***** Data supplied *****

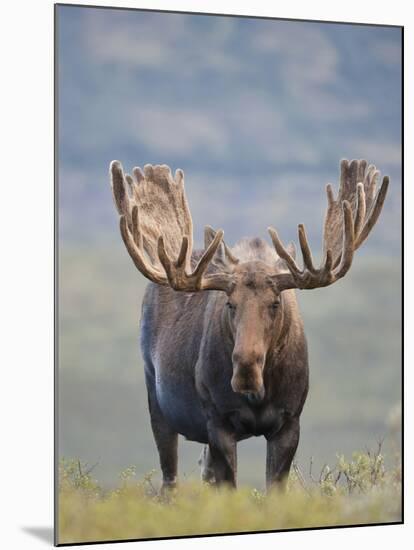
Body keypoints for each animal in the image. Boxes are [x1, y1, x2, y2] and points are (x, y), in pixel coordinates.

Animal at [109, 158, 388, 492]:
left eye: (275, 303)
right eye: (230, 304)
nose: (245, 368)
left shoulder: (289, 422)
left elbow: (272, 489)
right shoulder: (218, 421)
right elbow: (229, 487)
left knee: (203, 471)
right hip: (156, 396)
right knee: (169, 478)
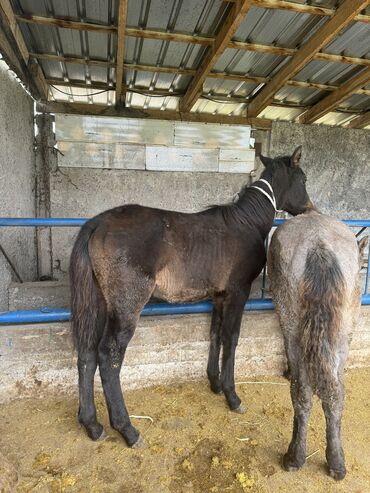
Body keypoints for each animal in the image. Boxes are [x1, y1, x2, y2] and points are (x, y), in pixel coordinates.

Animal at [68, 145, 310, 446]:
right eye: (303, 179)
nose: (309, 208)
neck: (247, 223)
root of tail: (97, 224)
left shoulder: (219, 295)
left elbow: (215, 334)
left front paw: (215, 383)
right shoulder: (238, 292)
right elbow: (231, 339)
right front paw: (232, 396)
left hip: (99, 303)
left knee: (87, 353)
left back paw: (91, 424)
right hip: (125, 308)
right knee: (108, 356)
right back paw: (127, 429)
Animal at [268, 209, 366, 478]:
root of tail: (319, 245)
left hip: (293, 322)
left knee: (304, 389)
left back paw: (295, 457)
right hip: (341, 331)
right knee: (334, 392)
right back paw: (335, 461)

*****

_Exercise description_
Would it be possible to print the records above verbatim, pictures omitted?

_Result of the task_
Body keypoints for each animal in the image. Boxes are [x1, y1, x2, y2] and points are (x, y), in pixel coordinates.

Animal at [109, 158, 388, 492]:
left eye: (275, 303)
right eye: (230, 304)
nose: (245, 368)
left shoulder: (289, 422)
left elbow: (272, 489)
right shoulder: (218, 421)
right elbow: (229, 487)
left knee: (203, 471)
right hip: (156, 396)
right knee: (169, 478)
Body keypoints for each animal in the image. Boxes are [x1, y1, x2, y2] and points are (x, y), in pixel coordinates.

Animal at [68, 145, 310, 446]:
right eye: (303, 179)
nose: (309, 208)
neck: (247, 223)
root of tail: (97, 224)
left shoulder: (219, 295)
left elbow: (215, 334)
left front paw: (215, 383)
right shoulder: (238, 292)
right elbow: (231, 339)
right front paw: (232, 396)
left hip: (99, 303)
left knee: (87, 353)
left back paw: (91, 424)
right hip: (125, 308)
right knee: (108, 356)
right back paw: (127, 429)
Animal at [268, 209, 366, 478]:
root of tail: (319, 245)
left hip: (293, 322)
left knee: (304, 389)
left back paw: (295, 457)
right hip: (341, 331)
right knee: (334, 392)
right back paw: (335, 461)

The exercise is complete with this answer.